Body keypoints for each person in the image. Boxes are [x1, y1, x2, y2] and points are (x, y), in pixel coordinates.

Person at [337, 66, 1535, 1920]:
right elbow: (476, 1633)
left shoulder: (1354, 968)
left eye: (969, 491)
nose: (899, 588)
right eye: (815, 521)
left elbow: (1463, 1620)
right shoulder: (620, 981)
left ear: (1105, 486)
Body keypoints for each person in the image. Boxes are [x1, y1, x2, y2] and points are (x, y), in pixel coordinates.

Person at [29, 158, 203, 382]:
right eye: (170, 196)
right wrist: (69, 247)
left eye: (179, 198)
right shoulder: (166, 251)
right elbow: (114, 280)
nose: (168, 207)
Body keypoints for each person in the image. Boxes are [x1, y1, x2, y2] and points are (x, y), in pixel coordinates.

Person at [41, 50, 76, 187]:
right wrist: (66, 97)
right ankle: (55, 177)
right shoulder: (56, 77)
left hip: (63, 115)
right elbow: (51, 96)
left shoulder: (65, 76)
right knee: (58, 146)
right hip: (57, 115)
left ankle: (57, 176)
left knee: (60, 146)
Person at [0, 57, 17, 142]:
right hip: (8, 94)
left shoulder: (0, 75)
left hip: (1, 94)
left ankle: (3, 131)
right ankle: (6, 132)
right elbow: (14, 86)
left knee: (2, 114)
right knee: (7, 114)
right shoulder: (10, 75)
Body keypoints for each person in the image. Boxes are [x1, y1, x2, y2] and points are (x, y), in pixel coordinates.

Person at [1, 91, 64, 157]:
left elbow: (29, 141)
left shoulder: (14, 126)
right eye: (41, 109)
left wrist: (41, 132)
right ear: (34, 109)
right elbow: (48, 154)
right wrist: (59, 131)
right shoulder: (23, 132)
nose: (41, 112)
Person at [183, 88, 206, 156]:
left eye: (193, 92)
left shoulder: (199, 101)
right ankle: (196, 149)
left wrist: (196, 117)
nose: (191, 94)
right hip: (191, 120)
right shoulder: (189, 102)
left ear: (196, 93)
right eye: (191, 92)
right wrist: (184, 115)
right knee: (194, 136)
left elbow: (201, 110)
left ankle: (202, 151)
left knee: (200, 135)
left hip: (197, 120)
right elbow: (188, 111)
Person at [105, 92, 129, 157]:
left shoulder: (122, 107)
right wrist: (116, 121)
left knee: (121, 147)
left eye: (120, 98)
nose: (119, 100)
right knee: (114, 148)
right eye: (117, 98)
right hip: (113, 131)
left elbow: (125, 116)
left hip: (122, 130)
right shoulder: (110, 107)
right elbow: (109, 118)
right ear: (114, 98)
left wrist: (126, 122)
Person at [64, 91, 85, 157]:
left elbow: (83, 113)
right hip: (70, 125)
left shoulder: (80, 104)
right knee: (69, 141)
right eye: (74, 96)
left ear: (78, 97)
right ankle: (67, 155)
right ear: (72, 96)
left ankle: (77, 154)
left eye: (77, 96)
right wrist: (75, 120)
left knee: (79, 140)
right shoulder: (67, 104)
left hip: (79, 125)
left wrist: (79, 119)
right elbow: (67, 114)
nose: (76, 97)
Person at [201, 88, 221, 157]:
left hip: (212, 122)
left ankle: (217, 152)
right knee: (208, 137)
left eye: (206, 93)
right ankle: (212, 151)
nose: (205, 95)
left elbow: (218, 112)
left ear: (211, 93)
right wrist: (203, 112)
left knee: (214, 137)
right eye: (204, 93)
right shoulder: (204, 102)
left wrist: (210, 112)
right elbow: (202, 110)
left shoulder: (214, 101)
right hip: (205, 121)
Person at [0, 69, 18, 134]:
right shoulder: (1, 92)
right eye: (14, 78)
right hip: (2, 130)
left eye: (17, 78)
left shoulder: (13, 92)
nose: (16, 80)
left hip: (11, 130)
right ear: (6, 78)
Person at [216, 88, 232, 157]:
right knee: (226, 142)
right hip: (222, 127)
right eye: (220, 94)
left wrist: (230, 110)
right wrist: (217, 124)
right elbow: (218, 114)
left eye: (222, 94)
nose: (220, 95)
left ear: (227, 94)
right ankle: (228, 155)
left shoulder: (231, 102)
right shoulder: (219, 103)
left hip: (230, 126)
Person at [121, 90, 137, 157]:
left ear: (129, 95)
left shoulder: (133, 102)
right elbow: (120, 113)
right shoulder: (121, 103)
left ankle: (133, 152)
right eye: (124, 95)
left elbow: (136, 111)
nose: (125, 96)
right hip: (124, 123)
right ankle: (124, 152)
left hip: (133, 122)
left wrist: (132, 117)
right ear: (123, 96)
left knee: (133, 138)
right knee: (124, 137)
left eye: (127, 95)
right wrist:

## [WHAT IS NEEDED]
From the records above, print only the lines between the one holding "left eye: (77, 96)" and the one holding "left ear: (211, 93)", inclusive, exactly as they stand.

## [SOLUTION FOR THIS TASK]
left eye: (77, 96)
right wrist: (75, 120)
left knee: (79, 140)
right shoulder: (67, 104)
left hip: (79, 125)
left wrist: (79, 119)
right elbow: (67, 114)
nose: (76, 97)
Person at [201, 88, 221, 157]:
left hip: (212, 122)
left ankle: (217, 152)
right knee: (208, 137)
left eye: (206, 93)
right ankle: (212, 151)
nose: (205, 95)
left elbow: (218, 112)
left ear: (211, 93)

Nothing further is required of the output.